**TASK ITEM:**
Pictures should be excluded; otherwise, copy every entry exactly.

[[ MATERIAL FOR THE TASK, beginning ]]

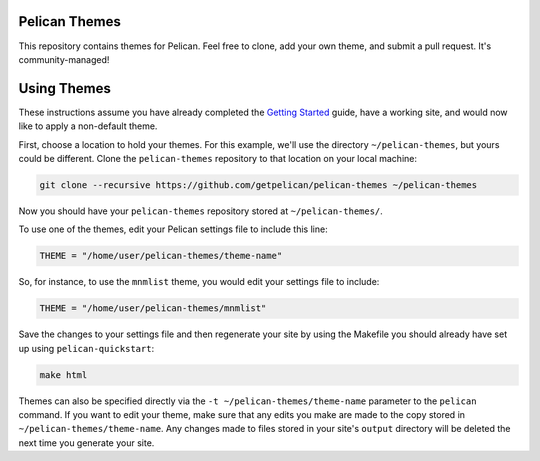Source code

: Pelican Themes
##############

This repository contains themes for Pelican. Feel free to clone, add your own
theme, and submit a pull request. It's community-managed!

Using Themes
############

These instructions assume you have already completed the `Getting Started`_
guide, have a working site, and would now like to apply a non-default theme.

.. _Getting Started: http://docs.getpelican.com/en/latest/getting_started.html

First, choose a location to hold your themes. For this example, we'll use the
directory ``~/pelican-themes``, but yours could be different. Clone the
``pelican-themes`` repository to that location on your local machine:

.. code-block:: sh

	git clone --recursive https://github.com/getpelican/pelican-themes ~/pelican-themes

Now you should have your ``pelican-themes`` repository stored at
``~/pelican-themes/``.

To use one of the themes, edit your Pelican settings file to include this line:

.. code-block:: python

	THEME = "/home/user/pelican-themes/theme-name"

So, for instance, to use the ``mnmlist`` theme, you would edit your settings
file to include:

.. code-block:: python

	THEME = "/home/user/pelican-themes/mnmlist"

Save the changes to your settings file and then regenerate your site by using
the Makefile you should already have set up using ``pelican-quickstart``:

.. code-block:: sh

	make html

Themes can also be specified directly via the ``-t ~/pelican-themes/theme-name``
parameter to the ``pelican`` command. If you want to edit your theme, make sure
that any edits you make are made to the copy stored in
``~/pelican-themes/theme-name``. Any changes made to
files stored in your site's ``output`` directory will be deleted the next
time you generate your site.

[[ MATERIAL FOR THE TASK, end ]]

**TASK RESPONSE:**
Source code

: Pelican Themes
##############

This repository contains themes for Pelican. Feel free to clone, add your own
theme, and submit a pull request. It's community-managed!

Using Themes
############

These instructions assume you have already completed the `Getting Started`_
guide, have a working site, and would now like to apply a non-default theme.

.. _Getting Started: http://docs.getpelican.com/en/latest/getting_started.html

First, choose a location to hold your themes. For this example, we'll use the
directory ``~/pelican-themes``, but yours could be different. Clone the
``pelican-themes`` repository to that location on your local machine:

.. code-block:: sh

	git clone --recursive https://github.com/getpelican/pelican-themes ~/pelican-themes

Now you should have your ``pelican-themes`` repository stored at
``~/pelican-themes/``.

To use one of the themes, edit your Pelican settings file to include this line:

.. code-block:: python

	THEME = "/home/user/pelican-themes/theme-name"

So, for instance, to use the ``mnmlist`` theme, you would edit your settings
file to include:

.. code-block:: python

	THEME = "/home/user/pelican-themes/mnmlist"

Save the changes to your settings file and then regenerate your site by using
the Makefile you should already have set up using ``pelican-quickstart``:

.. code-block:: sh

	make html

Themes can also be specified directly via the ``-t ~/pelican-themes/theme-name``
parameter to the ``pelican`` command. If you want to edit your theme, make sure
that any edits you make are made to the copy stored in
``~/pelican-themes/theme-name``. Any changes made to
files stored in your site's ``output`` directory will be deleted the next
time you generate your site.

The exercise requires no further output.